5 things about AI you may have missed today: AI chatbots doing bureaucrats' work in test, Tim Cook on AI, and more
AI Roundup: AI chatbots beat civil servants in productivity test, AI can transform geopolitics and much more today.
AI chatbots are doing civil servants work in the UK to gauge how they fare in a productivity test; Apple plans to hire UK AI staff amid layoffs; Tim Cook discusses AI, apps, and iPhone gaming - this and more in our daily roundup. Let us take a look.
1. AI chatbots productivity test
AI chatbots are being used by the Department for Education in a trial to analyse lengthy reports typically handled by humans, aiming to increase Whitehall's productivity. While the PCS civil service union did not oppose AI use, they stress the need for clear guidelines to ensure benefits are shared among workers. These advanced chatbots, powered by AI, can swiftly process information, including images, revolutionising work practices across various sectors. The government acknowledges their "significant implications" for future official tasks, according to a BBC report.
2. AI transforms geopolitics, says political scientist Ian Bremmer
Artificial Intelligence's impact on geopolitics and globalisation is significant, according to political scientist Ian Bremmer.

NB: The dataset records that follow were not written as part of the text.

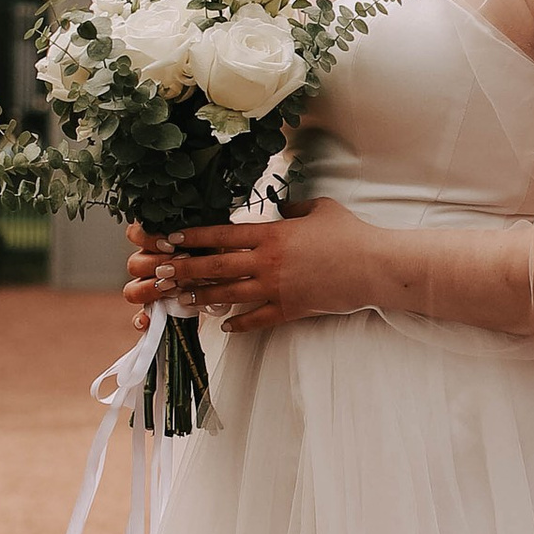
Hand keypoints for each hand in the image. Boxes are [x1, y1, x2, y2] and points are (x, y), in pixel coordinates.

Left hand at [123, 203, 383, 332]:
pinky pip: (257, 319)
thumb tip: (283, 206)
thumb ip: (295, 207)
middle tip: (161, 273)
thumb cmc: (350, 233)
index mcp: (272, 234)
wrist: (373, 266)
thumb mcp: (320, 208)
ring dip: (203, 298)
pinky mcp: (290, 309)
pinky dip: (240, 324)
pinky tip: (226, 327)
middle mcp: (267, 262)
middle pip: (216, 266)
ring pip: (229, 295)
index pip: (222, 234)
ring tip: (182, 301)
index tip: (171, 238)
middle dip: (185, 269)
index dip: (193, 236)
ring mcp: (277, 288)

He believes AI can drive a new era of globalisation, benefiting areas like education and medicine while enhancing efficiency in various sectors. However, Bremmer warns of potential negative disruptions, emphasising the need for governance involving not only governments but also technology companies to address these challenges, CNBC reported.

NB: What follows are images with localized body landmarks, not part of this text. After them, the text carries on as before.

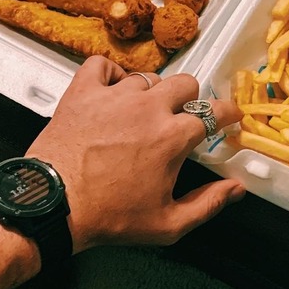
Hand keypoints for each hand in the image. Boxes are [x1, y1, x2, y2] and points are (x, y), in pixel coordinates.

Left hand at [26, 56, 243, 252]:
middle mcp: (149, 108)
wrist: (52, 206)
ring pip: (148, 77)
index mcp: (173, 137)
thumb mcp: (168, 224)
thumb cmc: (109, 216)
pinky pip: (102, 65)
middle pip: (186, 83)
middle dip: (190, 98)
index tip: (227, 116)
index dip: (227, 113)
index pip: (215, 111)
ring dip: (151, 92)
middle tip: (181, 116)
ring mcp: (115, 96)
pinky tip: (112, 90)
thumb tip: (236, 189)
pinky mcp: (83, 92)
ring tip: (142, 111)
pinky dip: (110, 73)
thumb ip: (209, 204)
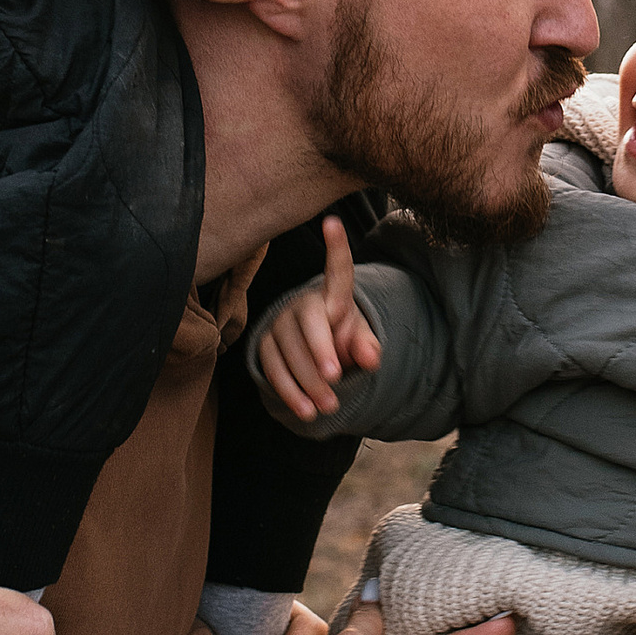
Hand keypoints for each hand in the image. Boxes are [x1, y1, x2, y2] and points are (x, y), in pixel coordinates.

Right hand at [254, 217, 380, 420]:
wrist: (316, 357)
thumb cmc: (342, 341)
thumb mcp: (360, 342)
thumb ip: (367, 347)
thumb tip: (370, 357)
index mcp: (332, 297)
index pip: (337, 271)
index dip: (336, 248)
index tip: (333, 223)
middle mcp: (303, 305)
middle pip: (308, 325)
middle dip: (320, 354)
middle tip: (334, 382)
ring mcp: (279, 325)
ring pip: (288, 351)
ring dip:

Apple plans to increase its workforce in the UK, focusing on artificial intelligence (AI) roles, in contrast to layoffs in the tech industry. CEO Tim Cook criticised the tech layoff trend, emphasising that hiring is a priority for Apple, according to a BBC news report. Other tech giants like Amazon and Microsoft have also invested heavily in AI. This move is seen as a vote of confidence in the UK's growing tech sector, with AI expected to drive job growth in the short term, though long-term skills needs remain uncertain.
4. Tim Cook discusses AI, apps, Vision Pro, and iPhone gaming at Apple
Apple CEO Tim Cook discussed the company's use of artificial intelligence (AI) during a visit to London. Cook highlighted the pervasive use of AI in Apple's products, from fall detection to predictive text. He emphasised that Apple focuses on the consumer benefits of AI applications rather than labelling them as "powered by AI." Cook also mentioned Apple's cautious approach to generative AI, acknowledging concerns about bias and hallucinations while prioritising being the best rather than the first in this technology, Forbes reported.
5. Chinese artists boycott social media over AI-generated images
Chinese artists are boycotting the social media platform Xiaohongshu due to concerns about its AI image generation tool, Trik AI. According to CNN, the controversy arose when an artist named Snow Fish accused the platform of using her work to train Trik AI without her permission. Similarities between her artwork and AI-generated images prompted the outcry. China recently introduced regulations for generative AI, and while Xiaohongshu and Trik AI have not publicly commented, they privately apologised to Snow Fish and removed the contested posts.